◆ Request ◆
Check every line of the entries that follow, and copy the ones containing "Manager".

------

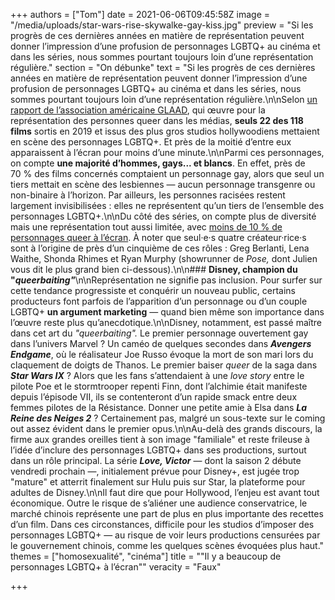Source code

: +++
authors = ["Tom"]
date = 2021-06-06T09:45:58Z
image = "/media/uploads/star-wars-rise-skywalke-gay-kiss.jpg"
preview = "Si les progrès de ces dernières années en matière de représentation peuvent donner l’impression d’une profusion de personnages LGBTQ+ au cinéma et dans les séries, nous sommes pourtant toujours loin d’une représentation régulière."
section = "On débunke"
text = "Si les progrès de ces dernières années en matière de représentation peuvent donner l’impression d’une profusion de personnages LGBTQ+ au cinéma et dans les séries, nous sommes pourtant toujours loin d’une représentation régulière.\n\nSelon [un rapport de l’association américaine GLAAD](https://www.glaad.org/blog/glaads-studio-responsibility-index-sees-highest-recorded-percentage-lgbtq-films-racial), qui œuvre pour la représentation des personnes queer dans les médias, **seuls 22 des 118 films** sortis en 2019 et issus des plus gros studios hollywoodiens mettaient en scène des personnages LGBTQ+. Et près de la moitié d’entre eux apparaissent à l’écran pour moins d’une minute.\n\nParmi ces personnages, on compte **une majorité d’hommes, gays... et blancs**. En effet, près de 70 % des films concernés comptaient un personnage gay, alors que seul un tiers mettait en scène des lesbiennes — aucun personnage transgenre ou non-binaire à l’horizon. Par ailleurs, les personnes racisées restent largement invisibilisées : elles ne représentent qu’un tiers de l’ensemble des personnages LGBTQ+.\n\nDu côté des séries, on compte plus de diversité mais une représentation tout aussi limitée, avec [moins de 10 % de personnages queer à l’écran](https://www.glaad.org/releases/glaads-where-we-are-tv-2020-2021-report-despite-tumultuous-year-television-lgbtq). À noter que seul·e·s quatre créateur·rice·s sont à l’origine de près d’un cinquième de ces rôles : Greg Berlanti, Lena Waithe, Shonda Rhimes et Ryan Murphy (showrunner de _Pose,_ dont Julien vous dit le plus grand bien ci-dessous).\n\n### **Disney, champion du \"_queerbaiting\"_**\n\nReprésentation ne signifie pas inclusion. Pour surfer sur cette tendance progressiste et conquérir un nouveau public, certains producteurs font parfois de l’apparition d’un personnage ou d’un couple LGBTQ+ **un argument marketing** — quand bien même son importance dans l’œuvre reste plus qu’anecdotique.\n\nDisney, notamment, est passé maître dans cet art du _\"queerbaiting\"._ Le premier personnage ouvertement gay dans l’univers Marvel ? Un caméo de quelques secondes dans **_Avengers Endgame_**, où le réalisateur Joe Russo évoque la mort de son mari lors du claquement de doigts de Thanos. Le premier baiser _queer_ de la saga dans **_Star Wars IX_** ? Alors que les fans s’attendaient à une _love story_ entre le pilote Poe et le stormtrooper repenti Finn, dont l’alchimie était manifeste depuis l’épisode VII, ils se contenteront d’un rapide smack entre deux femmes pilotes de la Résistance. Donner une petite amie à Elsa dans **_La Reine des Neiges 2_** ? Certainement pas, malgré un sous-texte sur le coming out assez évident dans le premier opus.\n\nAu-delà des grands discours, la firme aux grandes oreilles tient à son image \"familiale\" et reste frileuse à l’idée d’inclure des personnages LGBTQ+ dans ses productions, surtout dans un rôle principal. La série **_Love, Victor_** — dont la saison 2 débute vendredi prochain —, initialement prévue pour Disney+, est jugée trop \"mature\" et atterrit finalement sur Hulu puis sur Star, la plateforme pour adultes de Disney.\n\nIl faut dire que pour Hollywood, l’enjeu est avant tout économique. Outre le risque de s’aliéner une audience conservatrice, le marché chinois représente une part de plus en plus importante des recettes d’un film. Dans ces circonstances, difficile pour les studios d’imposer des personnages LGBTQ+ — au risque de voir leurs productions censurées par le gouvernement chinois, comme les quelques scènes évoquées plus haut."
themes = ["homosexualité", "cinéma"]
title = "\"Il y a beaucoup de personnages LGBTQ+ à l’écran\""
veracity = "Faux"

+++
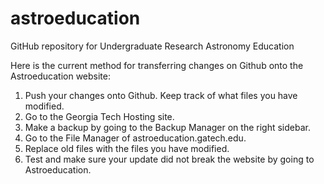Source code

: # astroeducation
GitHub repository for Undergraduate Research Astronomy Education

Here is the current method for transferring changes on Github onto the Astroeducation website:
1. Push your changes onto Github. Keep track of what files you have modified.
2. Go to the Georgia Tech Hosting site.
3. Make a backup by going to the Backup Manager on the right sidebar.
4. Go to the File Manager of astroeducation.gatech.edu.
5. Replace old files with the files you have modified.
6. Test and make sure your update did not break the website by going to Astroeducation.
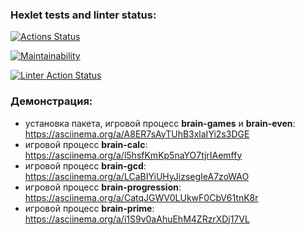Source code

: ### Hexlet tests and linter status:
[![Actions Status](https://github.com/bbngpw/frontend-project-lvl1/workflows/hexlet-check/badge.svg)](https://github.com/bbngpw/frontend-project-lvl1/actions)

[![Maintainability](https://api.codeclimate.com/v1/badges/2556c278ed9e09891498/maintainability)](https://codeclimate.com/github/bbngpw/frontend-project-lvl1/maintainability)

[![Linter Action Status](https://github.com/bbngpw/frontend-project-lvl1/actions/workflows/run-eslint.yml/badge.svg)](https://github.com/bbngpw/frontend-project-lvl1/actions)

### Демонстрация:
- установка пакета, игровой процесс **brain-games** и **brain-even**: https://asciinema.org/a/A8ER7sAyTUhB3xlaIYi2s3DGE
- игровой процесс **brain-calc**: https://asciinema.org/a/l5hsfKmKp5naYO7tjrIAemffy
- игровой процесс **brain-gcd**: https://asciinema.org/a/LCaBIYiUHyJizsegIeA7zoWAO
- игровой процесс **brain-progression**: https://asciinema.org/a/CatqJGWV0LUkwF0CbV61tnK8r
- игровой процесс **brain-prime**: https://asciinema.org/a/i1S9v0aAhuEhM4ZRzrXDj17VL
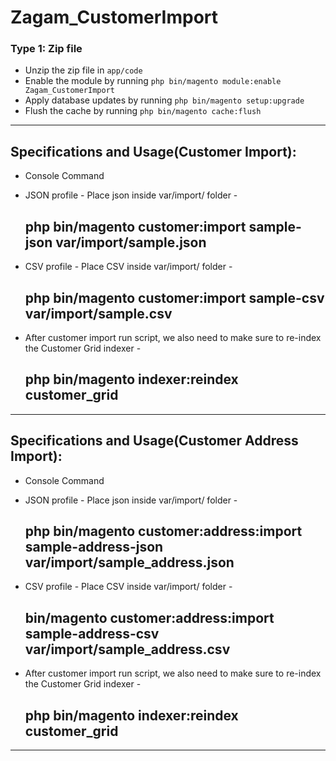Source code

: # Zagam_CustomerImport

### Type 1: Zip file

 - Unzip the zip file in `app/code`
 - Enable the module by running `php bin/magento module:enable Zagam_CustomerImport`
 - Apply database updates by running `php bin/magento setup:upgrade`
 - Flush the cache by running `php bin/magento cache:flush`

***************************************************************

## Specifications and Usage(Customer Import):
- Console Command
 - JSON profile - Place json inside var/import/ folder -   
    ## php bin/magento customer:import sample-json var/import/sample.json

 - CSV profile - Place CSV inside var/import/ folder -     
    ## php bin/magento customer:import sample-csv var/import/sample.csv

 - After customer import run script, we also need to make sure to re-index the Customer Grid indexer - 
    ## php bin/magento indexer:reindex customer_grid 

****************************************************************

 ## Specifications and Usage(Customer Address Import):
- Console Command
 - JSON profile - Place json inside var/import/ folder -   
    ## php bin/magento customer:address:import sample-address-json var/import/sample_address.json

 - CSV profile - Place CSV inside var/import/ folder -     
    ## bin/magento customer:address:import sample-address-csv var/import/sample_address.csv

 - After customer import run script, we also need to make sure to re-index the Customer Grid indexer - 
    ## php bin/magento indexer:reindex customer_grid 

***************************************************************** 

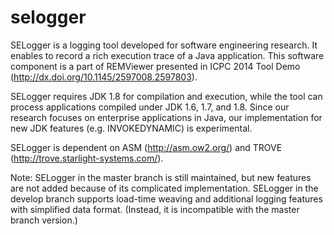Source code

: selogger
========

SELogger is a logging tool developed for software engineering research.
It enables to record a rich execution trace of a Java application.
This software component is a part of REMViewer presented in 
ICPC 2014 Tool Demo (http://dx.doi.org/10.1145/2597008.2597803).

SELogger requires JDK 1.8 for compilation and execution,
while the tool can process applications compiled under JDK 1.6, 1.7, and 1.8.
Since our research focuses on enterprise applications in Java, 
our implementation for new JDK features (e.g. INVOKEDYNAMIC) is experimental.

SELogger is dependent on ASM (http://asm.ow2.org/) and TROVE (http://trove.starlight-systems.com/).


Note: SELogger in the master branch is still maintained, 
but new features are not added because of its complicated implementation.
SELogger in the develop branch supports load-time weaving and additional logging features with simplified data format.
(Instead, it is incompatible with the master branch version.)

------

◆ Written response ◆
3. Make a backup by going to the Backup Manager on the right sidebar.
4. Go to the File Manager of astroeducation.gatech.edu.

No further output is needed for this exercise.